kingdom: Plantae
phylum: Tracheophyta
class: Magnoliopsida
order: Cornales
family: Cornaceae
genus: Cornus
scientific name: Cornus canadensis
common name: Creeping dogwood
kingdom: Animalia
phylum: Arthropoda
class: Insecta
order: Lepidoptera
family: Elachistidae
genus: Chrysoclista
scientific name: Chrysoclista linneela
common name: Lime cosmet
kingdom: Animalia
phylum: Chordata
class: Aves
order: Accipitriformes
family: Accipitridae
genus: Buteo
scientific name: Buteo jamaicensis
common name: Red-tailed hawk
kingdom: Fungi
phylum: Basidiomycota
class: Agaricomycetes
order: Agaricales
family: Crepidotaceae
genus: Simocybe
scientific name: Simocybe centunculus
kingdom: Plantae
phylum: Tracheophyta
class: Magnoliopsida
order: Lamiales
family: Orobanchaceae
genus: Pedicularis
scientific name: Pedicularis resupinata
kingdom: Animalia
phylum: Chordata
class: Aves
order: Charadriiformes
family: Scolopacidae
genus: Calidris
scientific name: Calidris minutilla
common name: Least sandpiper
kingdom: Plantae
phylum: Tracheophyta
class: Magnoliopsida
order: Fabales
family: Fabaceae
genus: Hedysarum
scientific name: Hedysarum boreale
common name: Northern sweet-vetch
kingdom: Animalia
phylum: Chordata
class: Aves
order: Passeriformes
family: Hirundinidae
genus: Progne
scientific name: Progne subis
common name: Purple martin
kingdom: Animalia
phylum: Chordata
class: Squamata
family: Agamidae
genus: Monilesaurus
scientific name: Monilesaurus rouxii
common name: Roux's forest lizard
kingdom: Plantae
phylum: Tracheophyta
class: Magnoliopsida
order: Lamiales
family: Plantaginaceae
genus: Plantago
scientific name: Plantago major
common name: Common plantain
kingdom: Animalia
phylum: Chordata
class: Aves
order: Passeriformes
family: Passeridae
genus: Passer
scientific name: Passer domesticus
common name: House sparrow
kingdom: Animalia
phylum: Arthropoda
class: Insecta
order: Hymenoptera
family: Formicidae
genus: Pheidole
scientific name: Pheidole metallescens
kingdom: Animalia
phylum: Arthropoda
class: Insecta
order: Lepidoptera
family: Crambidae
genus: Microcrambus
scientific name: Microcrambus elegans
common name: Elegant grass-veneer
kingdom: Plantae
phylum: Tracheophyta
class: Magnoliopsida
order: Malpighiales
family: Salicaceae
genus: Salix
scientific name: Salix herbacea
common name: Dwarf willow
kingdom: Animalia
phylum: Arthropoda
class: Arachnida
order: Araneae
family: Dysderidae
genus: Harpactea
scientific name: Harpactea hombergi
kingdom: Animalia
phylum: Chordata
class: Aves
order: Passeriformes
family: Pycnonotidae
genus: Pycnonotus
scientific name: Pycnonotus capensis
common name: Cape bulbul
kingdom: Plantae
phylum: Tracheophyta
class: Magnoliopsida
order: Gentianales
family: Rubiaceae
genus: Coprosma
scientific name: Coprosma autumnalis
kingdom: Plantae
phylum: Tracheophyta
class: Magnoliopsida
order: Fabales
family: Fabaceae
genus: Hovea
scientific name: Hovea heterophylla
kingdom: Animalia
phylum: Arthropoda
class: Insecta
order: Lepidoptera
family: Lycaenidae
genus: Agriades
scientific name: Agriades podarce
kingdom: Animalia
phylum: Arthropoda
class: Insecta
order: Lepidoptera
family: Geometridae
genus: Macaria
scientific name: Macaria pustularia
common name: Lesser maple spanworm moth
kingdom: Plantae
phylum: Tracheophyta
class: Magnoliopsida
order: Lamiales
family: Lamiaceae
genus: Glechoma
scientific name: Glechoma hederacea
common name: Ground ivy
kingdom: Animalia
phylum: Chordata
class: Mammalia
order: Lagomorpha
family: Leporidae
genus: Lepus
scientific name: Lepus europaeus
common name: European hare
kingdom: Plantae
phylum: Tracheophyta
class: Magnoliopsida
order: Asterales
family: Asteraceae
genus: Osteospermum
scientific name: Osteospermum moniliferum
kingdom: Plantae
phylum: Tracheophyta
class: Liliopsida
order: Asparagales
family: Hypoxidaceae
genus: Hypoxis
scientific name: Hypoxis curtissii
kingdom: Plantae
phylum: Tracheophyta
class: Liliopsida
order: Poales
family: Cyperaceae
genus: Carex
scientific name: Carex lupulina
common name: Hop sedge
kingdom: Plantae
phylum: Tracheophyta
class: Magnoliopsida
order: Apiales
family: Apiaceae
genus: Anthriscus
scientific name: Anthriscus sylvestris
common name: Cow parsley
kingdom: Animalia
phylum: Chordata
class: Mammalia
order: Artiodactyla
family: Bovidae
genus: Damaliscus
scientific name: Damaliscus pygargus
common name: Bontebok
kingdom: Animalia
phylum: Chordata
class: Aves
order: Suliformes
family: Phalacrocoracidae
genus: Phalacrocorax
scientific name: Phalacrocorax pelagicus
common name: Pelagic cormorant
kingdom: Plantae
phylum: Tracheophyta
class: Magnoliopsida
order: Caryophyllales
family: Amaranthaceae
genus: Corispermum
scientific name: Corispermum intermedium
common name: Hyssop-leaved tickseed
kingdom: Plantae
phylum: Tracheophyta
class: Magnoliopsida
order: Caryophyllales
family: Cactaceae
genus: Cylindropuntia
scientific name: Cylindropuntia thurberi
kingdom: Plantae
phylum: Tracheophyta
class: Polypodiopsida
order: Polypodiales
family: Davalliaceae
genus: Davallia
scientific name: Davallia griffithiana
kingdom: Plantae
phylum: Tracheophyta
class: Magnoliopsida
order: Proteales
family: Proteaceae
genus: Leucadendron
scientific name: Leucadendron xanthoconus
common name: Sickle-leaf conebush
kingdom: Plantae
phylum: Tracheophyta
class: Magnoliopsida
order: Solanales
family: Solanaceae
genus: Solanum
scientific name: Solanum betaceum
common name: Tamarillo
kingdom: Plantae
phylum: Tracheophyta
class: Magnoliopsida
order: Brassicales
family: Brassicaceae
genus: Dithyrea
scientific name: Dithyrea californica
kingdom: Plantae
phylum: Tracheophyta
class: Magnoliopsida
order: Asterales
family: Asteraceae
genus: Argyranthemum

+===+

DIRECTIONS FOR THIS TASK → Reproduce all of the data above line by line, changing nothing.

WRITTEN REPLY →
kingdom: Plantae
phylum: Tracheophyta
class: Magnoliopsida
order: Cornales
family: Cornaceae
genus: Cornus
scientific name: Cornus canadensis
common name: Creeping dogwood
kingdom: Animalia
phylum: Arthropoda
class: Insecta
order: Lepidoptera
family: Elachistidae
genus: Chrysoclista
scientific name: Chrysoclista linneela
common name: Lime cosmet
kingdom: Animalia
phylum: Chordata
class: Aves
order: Accipitriformes
family: Accipitridae
genus: Buteo
scientific name: Buteo jamaicensis
common name: Red-tailed hawk
kingdom: Fungi
phylum: Basidiomycota
class: Agaricomycetes
order: Agaricales
family: Crepidotaceae
genus: Simocybe
scientific name: Simocybe centunculus
kingdom: Plantae
phylum: Tracheophyta
class: Magnoliopsida
order: Lamiales
family: Orobanchaceae
genus: Pedicularis
scientific name: Pedicularis resupinata
kingdom: Animalia
phylum: Chordata
class: Aves
order: Charadriiformes
family: Scolopacidae
genus: Calidris
scientific name: Calidris minutilla
common name: Least sandpiper
kingdom: Plantae
phylum: Tracheophyta
class: Magnoliopsida
order: Fabales
family: Fabaceae
genus: Hedysarum
scientific name: Hedysarum boreale
common name: Northern sweet-vetch
kingdom: Animalia
phylum: Chordata
class: Aves
order: Passeriformes
family: Hirundinidae
genus: Progne
scientific name: Progne subis
common name: Purple martin
kingdom: Animalia
phylum: Chordata
class: Squamata
family: Agamidae
genus: Monilesaurus
scientific name: Monilesaurus rouxii
common name: Roux's forest lizard
kingdom: Plantae
phylum: Tracheophyta
class: Magnoliopsida
order: Lamiales
family: Plantaginaceae
genus: Plantago
scientific name: Plantago major
common name: Common plantain
kingdom: Animalia
phylum: Chordata
class: Aves
order: Passeriformes
family: Passeridae
genus: Passer
scientific name: Passer domesticus
common name: House sparrow
kingdom: Animalia
phylum: Arthropoda
class: Insecta
order: Hymenoptera
family: Formicidae
genus: Pheidole
scientific name: Pheidole metallescens
kingdom: Animalia
phylum: Arthropoda
class: Insecta
order: Lepidoptera
family: Crambidae
genus: Microcrambus
scientific name: Microcrambus elegans
common name: Elegant grass-veneer
kingdom: Plantae
phylum: Tracheophyta
class: Magnoliopsida
order: Malpighiales
family: Salicaceae
genus: Salix
scientific name: Salix herbacea
common name: Dwarf willow
kingdom: Animalia
phylum: Arthropoda
class: Arachnida
order: Araneae
family: Dysderidae
genus: Harpactea
scientific name: Harpactea hombergi
kingdom: Animalia
phylum: Chordata
class: Aves
order: Passeriformes
family: Pycnonotidae
genus: Pycnonotus
scientific name: Pycnonotus capensis
common name: Cape bulbul
kingdom: Plantae
phylum: Tracheophyta
class: Magnoliopsida
order: Gentianales
family: Rubiaceae
genus: Coprosma
scientific name: Coprosma autumnalis
kingdom: Plantae
phylum: Tracheophyta
class: Magnoliopsida
order: Fabales
family: Fabaceae
genus: Hovea
scientific name: Hovea heterophylla
kingdom: Animalia
phylum: Arthropoda
class: Insecta
order: Lepidoptera
family: Lycaenidae
genus: Agriades
scientific name: Agriades podarce
kingdom: Animalia
phylum: Arthropoda
class: Insecta
order: Lepidoptera
family: Geometridae
genus: Macaria
scientific name: Macaria pustularia
common name: Lesser maple spanworm moth
kingdom: Plantae
phylum: Tracheophyta
class: Magnoliopsida
order: Lamiales
family: Lamiaceae
genus: Glechoma
scientific name: Glechoma hederacea
common name: Ground ivy
kingdom: Animalia
phylum: Chordata
class: Mammalia
order: Lagomorpha
family: Leporidae
genus: Lepus
scientific name: Lepus europaeus
common name: European hare
kingdom: Plantae
phylum: Tracheophyta
class: Magnoliopsida
order: Asterales
family: Asteraceae
genus: Osteospermum
scientific name: Osteospermum moniliferum
kingdom: Plantae
phylum: Tracheophyta
class: Liliopsida
order: Asparagales
family: Hypoxidaceae
genus: Hypoxis
scientific name: Hypoxis curtissii
kingdom: Plantae
phylum: Tracheophyta
class: Liliopsida
order: Poales
family: Cyperaceae
genus: Carex
scientific name: Carex lupulina
common name: Hop sedge
kingdom: Plantae
phylum: Tracheophyta
class: Magnoliopsida
order: Apiales
family: Apiaceae
genus: Anthriscus
scientific name: Anthriscus sylvestris
common name: Cow parsley
kingdom: Animalia
phylum: Chordata
class: Mammalia
order: Artiodactyla
family: Bovidae
genus: Damaliscus
scientific name: Damaliscus pygargus
common name: Bontebok
kingdom: Animalia
phylum: Chordata
class: Aves
order: Suliformes
family: Phalacrocoracidae
genus: Phalacrocorax
scientific name: Phalacrocorax pelagicus
common name: Pelagic cormorant
kingdom: Plantae
phylum: Tracheophyta
class: Magnoliopsida
order: Caryophyllales
family: Amaranthaceae
genus: Corispermum
scientific name: Corispermum intermedium
common name: Hyssop-leaved tickseed
kingdom: Plantae
phylum: Tracheophyta
class: Magnoliopsida
order: Caryophyllales
family: Cactaceae
genus: Cylindropuntia
scientific name: Cylindropuntia thurberi
kingdom: Plantae
phylum: Tracheophyta
class: Polypodiopsida
order: Polypodiales
family: Davalliaceae
genus: Davallia
scientific name: Davallia griffithiana
kingdom: Plantae
phylum: Tracheophyta
class: Magnoliopsida
order: Proteales
family: Proteaceae
genus: Leucadendron
scientific name: Leucadendron xanthoconus
common name: Sickle-leaf conebush
kingdom: Plantae
phylum: Tracheophyta
class: Magnoliopsida
order: Solanales
family: Solanaceae
genus: Solanum
scientific name: Solanum betaceum
common name: Tamarillo
kingdom: Plantae
phylum: Tracheophyta
class: Magnoliopsida
order: Brassicales
family: Brassicaceae
genus: Dithyrea
scientific name: Dithyrea californica
kingdom: Plantae
phylum: Tracheophyta
class: Magnoliopsida
order: Asterales
family: Asteraceae
genus: Argyranthemum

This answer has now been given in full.